Request
Return all of the following entries as written, but without the images.

[Dataset entries]
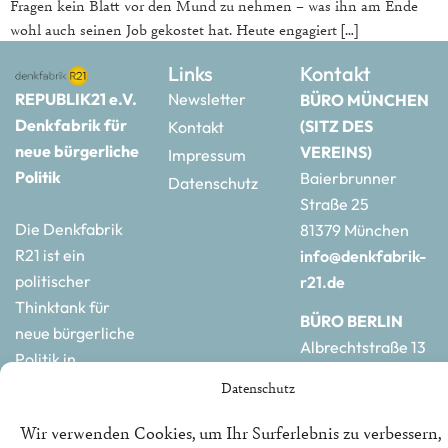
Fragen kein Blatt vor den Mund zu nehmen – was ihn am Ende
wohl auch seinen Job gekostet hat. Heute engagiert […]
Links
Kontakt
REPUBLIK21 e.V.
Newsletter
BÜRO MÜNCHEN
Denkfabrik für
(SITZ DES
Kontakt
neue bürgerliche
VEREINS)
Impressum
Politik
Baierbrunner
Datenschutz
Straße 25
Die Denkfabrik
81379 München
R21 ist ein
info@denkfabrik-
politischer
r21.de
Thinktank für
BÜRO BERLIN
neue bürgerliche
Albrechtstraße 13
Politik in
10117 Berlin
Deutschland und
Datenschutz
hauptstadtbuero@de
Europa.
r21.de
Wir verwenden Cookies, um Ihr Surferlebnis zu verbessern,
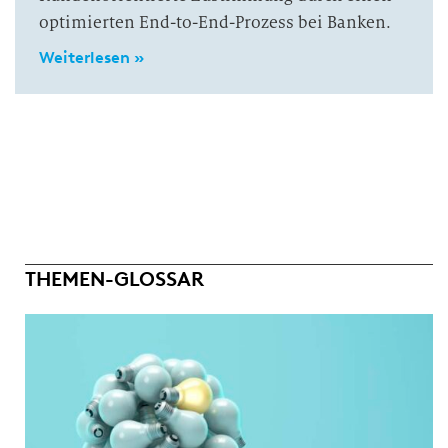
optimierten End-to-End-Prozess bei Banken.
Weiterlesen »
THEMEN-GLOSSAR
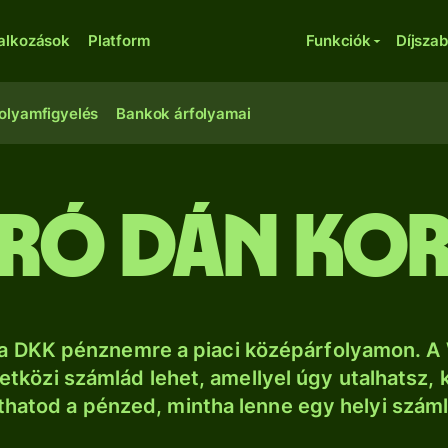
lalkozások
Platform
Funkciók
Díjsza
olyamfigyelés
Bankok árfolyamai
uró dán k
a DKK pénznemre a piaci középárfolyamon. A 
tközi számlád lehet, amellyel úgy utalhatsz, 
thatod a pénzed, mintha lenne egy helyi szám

Your response
Fragen kein Blatt vor den Mund zu nehmen – was ihn am Ende
wohl auch seinen Job gekostet hat. Heute engagiert […]
Links
Kontakt
REPUBLIK21 e.V.
Newsletter
BÜRO MÜNCHEN
Denkfabrik für
(SITZ DES
Kontakt
neue bürgerliche
VEREINS)
Impressum
Politik
Baierbrunner
Datenschutz
Straße 25
Die Denkfabrik
81379 München
R21 ist ein
info@denkfabrik-
politischer
r21.de
Thinktank für
BÜRO BERLIN
neue bürgerliche
Albrechtstraße 13
Politik in
10117 Berlin
Deutschland und
Datenschutz
hauptstadtbuero@de
Europa.
r21.de
Wir verwenden Cookies, um Ihr Surferlebnis zu verbessern,
optimierten End-to-End-Prozess bei Banken.
Weiterlesen »
THEMEN-GLOSSAR
lalkozások
Platform
Funkciók
Díjsza
olyamfigyelés
Bankok árfolyamai
uró dán k
a DKK pénznemre a piaci középárfolyamon. A 
tközi számlád lehet, amellyel úgy utalhatsz, 
thatod a pénzed, mintha lenne egy helyi szám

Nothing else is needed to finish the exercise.